(EXTRACT TO READ):
★ ★ ★ ★ ★

We are now called St. James

After our General Meeting it was agreed to rename ourselves St. James, (The English Reformed Church). Reasons are that we are within the tradition of the Church of England, while enjoying being independent. The Letter of James emphasizes the need for action to validate a profession of faith, which is sorely needed today.  A biblical name expresses the tradition we come from and the style of our worship, which is essentially the BCP 1662 in modern English.  I wear traditional robes, but not Anglo-Catholic ones.

We felt that the other options like Alton Reformed Church would confuse us with the United Reformed Church, which would be anathema, because they are not Christians in any sense that we can identify with.  Names with Bible in them say that we are Charismatic-evangelical, which we are most definitely not.  We have nothing to so with speaking in tongues and that whole agenda, because it is unbiblical.  Names like Blossom Lane Chapel say that we are baptistic, whereas we emphatically practice infant baptism in obedience to the explicit command to baptise our children for the remission of sins.

So now you know what we are not, but may be asking yourself what we positively stand for.  We are Reformed in the historical and theological sense of the word.  We are Reformed Catholics (not Anglo-Catholics) like Cranmer, Luther, and the Reformed Tradition of which the CoE was part.  We are Protestants who believe firstly that the Bible is not of any private interpretation, but holy men of God spoke as they were carried by the Holy Spirit.  The Bible is the final authority in all matters of faith and morals, bar none.  Science must bow the knee before the word of God.

★ ★ ★ ★ ★

(STATED EXERCISE 1):
According to the church renaming announcement, what is the church's style of worship essentially based on?
(STATED EXERCISE 2):
Rewrite the records from the line with "Rendered at 1654 by 930 pixels." up to and including the line with "picture [0, 0, 2032, 1146]", putting "page element" in place of "layout element" and changing nothing else.

(Some records)
★ ★ ★ ★ ★

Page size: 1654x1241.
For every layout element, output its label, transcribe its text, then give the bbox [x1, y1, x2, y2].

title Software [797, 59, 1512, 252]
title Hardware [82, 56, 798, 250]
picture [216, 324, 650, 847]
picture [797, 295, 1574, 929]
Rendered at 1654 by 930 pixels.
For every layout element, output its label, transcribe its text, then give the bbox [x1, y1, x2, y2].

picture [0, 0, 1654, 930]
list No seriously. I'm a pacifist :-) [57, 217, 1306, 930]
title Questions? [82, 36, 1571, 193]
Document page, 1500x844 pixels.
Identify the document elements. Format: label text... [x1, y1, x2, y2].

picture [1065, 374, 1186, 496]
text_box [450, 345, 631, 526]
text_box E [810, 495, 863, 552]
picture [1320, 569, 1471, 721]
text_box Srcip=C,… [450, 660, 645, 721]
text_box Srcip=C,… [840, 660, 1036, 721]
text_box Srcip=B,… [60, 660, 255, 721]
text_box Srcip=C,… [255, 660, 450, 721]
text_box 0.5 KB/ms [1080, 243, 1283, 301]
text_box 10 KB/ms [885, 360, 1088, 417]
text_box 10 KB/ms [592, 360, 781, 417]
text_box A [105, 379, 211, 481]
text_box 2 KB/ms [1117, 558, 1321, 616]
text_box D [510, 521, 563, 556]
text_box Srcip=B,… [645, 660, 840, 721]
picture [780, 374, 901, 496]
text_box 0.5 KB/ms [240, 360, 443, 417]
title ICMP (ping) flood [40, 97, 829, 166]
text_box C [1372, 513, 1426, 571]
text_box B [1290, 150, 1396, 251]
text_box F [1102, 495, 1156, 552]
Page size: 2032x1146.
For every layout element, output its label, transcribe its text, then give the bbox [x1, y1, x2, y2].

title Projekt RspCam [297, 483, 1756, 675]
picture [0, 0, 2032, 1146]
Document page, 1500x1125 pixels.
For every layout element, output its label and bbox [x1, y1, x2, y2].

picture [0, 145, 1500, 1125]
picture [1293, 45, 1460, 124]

★ ★ ★ ★ ★

(TASK OUTPUT 1):
The BCP 1662 in modern English.

(TASK OUTPUT 2):
Rendered at 1654 by 930 pixels.
For every page element, output its label, transcribe its text, then give the bbox [x1, y1, x2, y2].

picture [0, 0, 1654, 930]
list No seriously. I'm a pacifist :-) [57, 217, 1306, 930]
title Questions? [82, 36, 1571, 193]
Document page, 1500x844 pixels.
Identify the document elements. Format: label text... [x1, y1, x2, y2].

picture [1065, 374, 1186, 496]
text_box [450, 345, 631, 526]
text_box E [810, 495, 863, 552]
picture [1320, 569, 1471, 721]
text_box Srcip=C,… [450, 660, 645, 721]
text_box Srcip=C,… [840, 660, 1036, 721]
text_box Srcip=B,… [60, 660, 255, 721]
text_box Srcip=C,… [255, 660, 450, 721]
text_box 0.5 KB/ms [1080, 243, 1283, 301]
text_box 10 KB/ms [885, 360, 1088, 417]
text_box 10 KB/ms [592, 360, 781, 417]
text_box A [105, 379, 211, 481]
text_box 2 KB/ms [1117, 558, 1321, 616]
text_box D [510, 521, 563, 556]
text_box Srcip=B,… [645, 660, 840, 721]
picture [780, 374, 901, 496]
text_box 0.5 KB/ms [240, 360, 443, 417]
title ICMP (ping) flood [40, 97, 829, 166]
text_box C [1372, 513, 1426, 571]
text_box B [1290, 150, 1396, 251]
text_box F [1102, 495, 1156, 552]
Page size: 2032x1146.
For every page element, output its label, transcribe its text, then give the bbox [x1, y1, x2, y2].

title Projekt RspCam [297, 483, 1756, 675]
picture [0, 0, 2032, 1146]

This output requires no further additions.